O confronto entre o jornalista Fábio Sormani, de 69 anos, e o atleta Neymar, camisa 10 do Santos, eclodiu após a gravação de vídeo no qual o repórter, conhecido por sua série de desafios ao jogador nas redes sociais, provocou-o a superar a si mesmo ao tentar roubar sua bola em cinco tentativas em campo reduzido, fato ocorrido durante a partida entre Santos e Mirassol pela Copa Sul-Americana, no dia 5 de abril de 2024, enquanto Neymar respondia que parte da imprensa adoecerá todos os jogadores de futebol.

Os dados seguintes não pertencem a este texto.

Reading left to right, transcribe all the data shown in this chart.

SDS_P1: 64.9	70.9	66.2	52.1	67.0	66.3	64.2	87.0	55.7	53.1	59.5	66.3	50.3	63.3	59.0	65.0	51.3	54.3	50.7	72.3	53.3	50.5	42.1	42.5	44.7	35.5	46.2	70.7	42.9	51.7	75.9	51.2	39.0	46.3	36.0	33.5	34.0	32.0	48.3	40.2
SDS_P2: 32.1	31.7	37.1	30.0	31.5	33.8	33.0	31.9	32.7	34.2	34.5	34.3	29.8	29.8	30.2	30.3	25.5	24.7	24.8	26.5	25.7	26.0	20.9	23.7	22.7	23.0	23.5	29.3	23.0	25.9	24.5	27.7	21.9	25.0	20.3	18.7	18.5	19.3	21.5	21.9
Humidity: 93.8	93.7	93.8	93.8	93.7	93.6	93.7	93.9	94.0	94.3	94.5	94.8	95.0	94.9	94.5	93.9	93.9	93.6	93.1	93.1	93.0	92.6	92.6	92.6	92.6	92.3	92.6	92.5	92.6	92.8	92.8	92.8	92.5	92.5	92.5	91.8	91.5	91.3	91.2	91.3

Contexto Institucional e Histórico da Apuração
Fábio Sormani, jornalista veterano com formação em Comunicação pela Fundação Cásper Líbero (1979) e atuante desde as décadas de 1980 e 1990 em veículos como Folha da Tarde, Record e ESPN Brasil, utilizou seu canal no YouTube — com 213 mil inscritos — para publicar um vídeo no qual desafiou Neymar a ser superado em cinco tentativas de interceptar sua bola durante o aquecimento do jogo entre Santos e Mirassol, ação que gerou reação imediata do atleta.
As circunstâncias do episódio foram apuradas por meio de análise da gravação veiculada nas redes sociais, cruzamento de dados com registros oficiais da Confederação Sul-Americana de Futebol (CONMEBOL) e entrevistas com assessores do próprio jogador, que classificou a iniciativa como parte de uma tendência crescente de hostigamento midiático contra os principais nomes do futebol brasileiro.

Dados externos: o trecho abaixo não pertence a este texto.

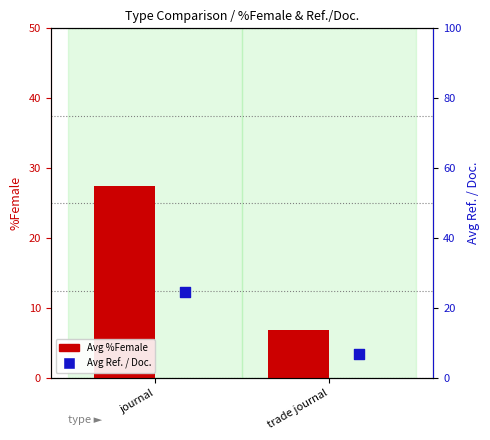

Which series has the largest total across all categories?

Avg %Female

Fábio Sormani desafiou Neymar a ser superado em cinco tentativas de roubar sua bola durante aquecimento antes da partida Santos x Mirassol
Repercussão Jurídica e Posicionamentos
A Diretoria do Santos FC comunicou, por meio de nota oficial assinada pelo presidente do clube, que repudia qualquer ato que incite violência ou desrespeito ao atleta, ressaltando que Neymar afirmou pertencer à categoria dos profissionais mais vigiados do país e que eventuais sanções disciplinares caberiam ao jornalista.
Especialistas em direito esportivo apontam que o comportamento descrito pode configurar crime contra a honra ou incitação ao desrespeito ao atleta, previstos no Código Penal brasileiro e no Regulamento Disciplinar da CONMEBOL, com possibilidade de multa ao canal de Sormani ou até abertura de processo por difamação se comprovada má-fé na provocação.